The dataset contains columns such as ID, name, category, main_category, currency, deadline, goal, launched, pledged, state, backers, country, usd pledged, usd_pledged_real, and usd_goal_real.

Let's examine the dataset for any abnormal values based on the provided hint. Abnormal values can include but are not limited to:
- Negative values for columns where only positive values make sense (e.g., goal, pledged, backers, usd pledged, usd_pledged_real, usd_goal_real).
- Extremely high or low values in columns representing amounts (goal, pledged, usd pledged, usd_pledged_real, usd_goal_real) that could indicate outliers or incorrect entries.
- Launch or deadline dates that do not follow a valid or expected chronology (e.g., launch date after the deadline).

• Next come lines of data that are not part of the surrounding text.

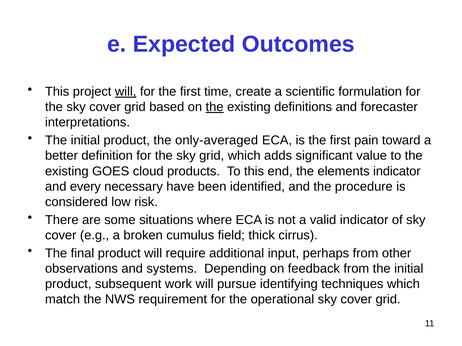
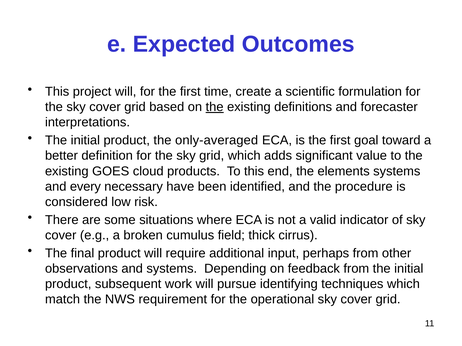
will at (126, 92) underline: present -> none
pain: pain -> goal
elements indicator: indicator -> systems
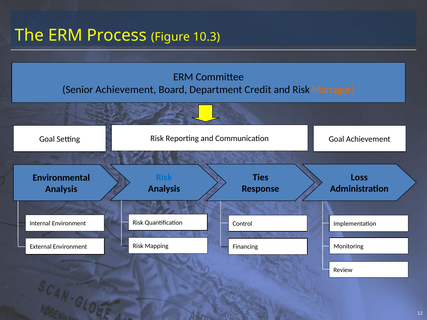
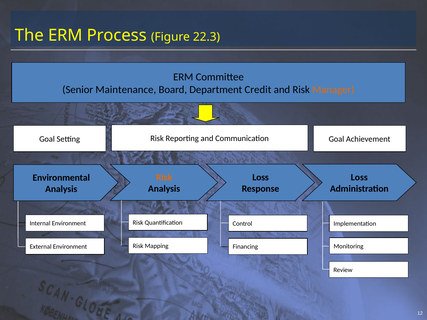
10.3: 10.3 -> 22.3
Senior Achievement: Achievement -> Maintenance
Risk at (164, 178) colour: blue -> orange
Ties at (260, 178): Ties -> Loss
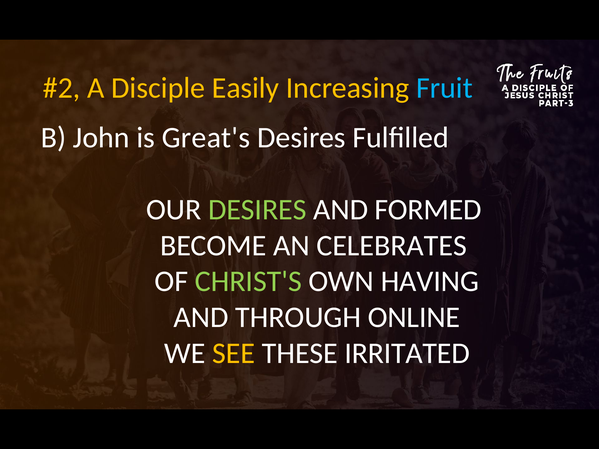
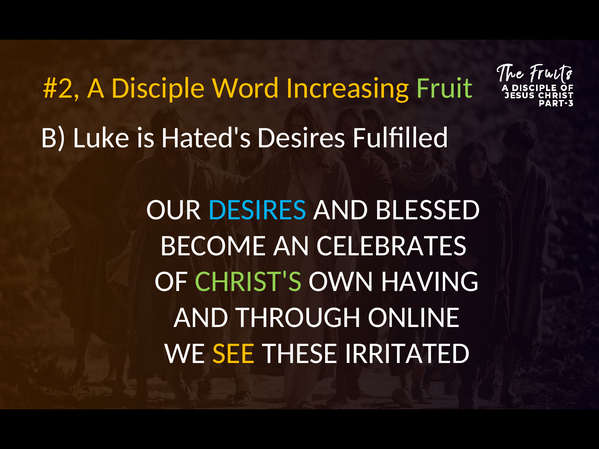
Easily: Easily -> Word
Fruit colour: light blue -> light green
John: John -> Luke
Great's: Great's -> Hated's
DESIRES at (257, 210) colour: light green -> light blue
FORMED: FORMED -> BLESSED
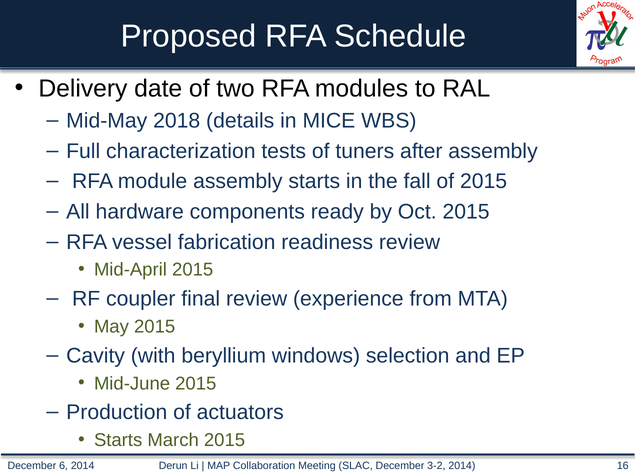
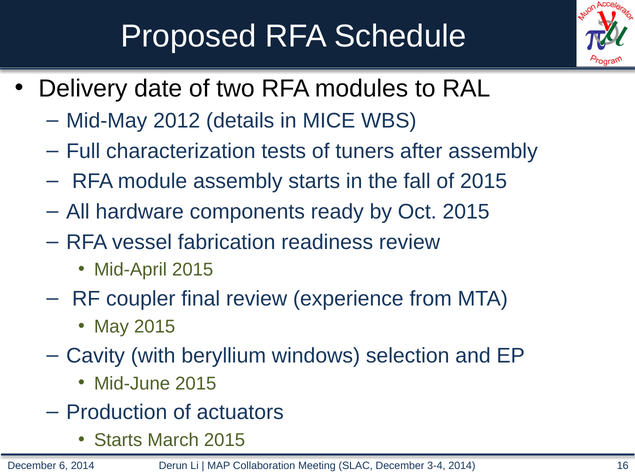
2018: 2018 -> 2012
3-2: 3-2 -> 3-4
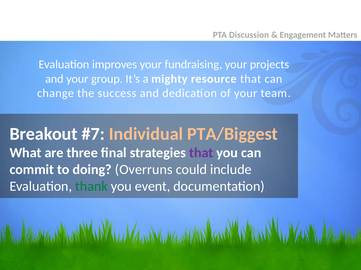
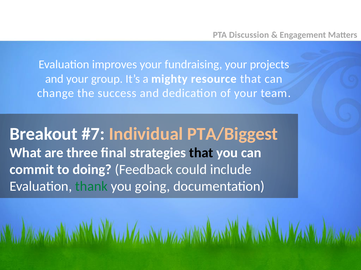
that at (201, 153) colour: purple -> black
Overruns: Overruns -> Feedback
event: event -> going
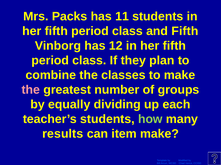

I will begin by checking for negative values in relevant columns, and then identify any potential outliers or incorrect entries in numerical columns. Additionally, I will ensure that the project deadlines and launch dates comply with expected chronological order.After conducting the checks, I found that there are no negative values in the columns where only positive values are expected, such as 'goal', 'pledged', 'backers', 'usd pledged', 'usd_pledged_real', and 'usd_goal_real'. Furthermore, there are no instances where the project's launch date is after its deadline date.

Now, I will proceed to identify any potential outliers or incorrect entries in the numerical columns ('goal', 'pledged', 'backers', 'usd pledged', 'usd_pledged_real', 'usd_goal_real') that may represent abnormal values. This will involve examining statistical summaries and specific outlier detection techniques for these columns.Based on the analysis, several potential issues have been identified in the dataset according to the hint provided about "an abnormal value in a dataset."

**Issue 1: Extremely High Project Goals**
- **Evidence**: Projects with goals at the 99th percentile include goals as high as 1,000,000.0 and usd_goal_real values up to 1076403.09, with extreme cases reaching up to 100,000,000 and usd_goal_real up to 166,361,400.00.
- **Description**: Some projects have set extremely high funding goals that could be considered abnormal or unrealistic. This includes projects with goals and usd_goal_real values far exceeding typical project scales observed in the dataset. The extreme goals might reflect either ambitious projects or potential data entry errors, particularly when considering the vast discrepancy between these values and the median project goals (5,200.00 for goal and 5,500.00 for usd_goal_real).

**Issue 2: Identical High Values in Goal and Pledged Columns for Some Projects**
- **Evidence**: Projects with goals in the extreme high range also show pledged amounts equaling their goals, indicating a 100% funding achievement, which might be unusual for such ambitious projects.
- **Description**: There could be concerns about the accuracy of projects that show pledged amounts exactly matching extremely high project goals, particularly in cases where the usual backing behavior might not support such outcomes. This scenario could suggest potential data recording issues or anomalies worth investigating further.

Next steps would involve deeper investigation into these highlighted concerns, possibly involving a manual review of the projects with extreme goals to assess the context and legitimacy of these values. Additionally, consulting with the dataset provider for any insights on outliers and abnormalities in project goals could clarify the issue further.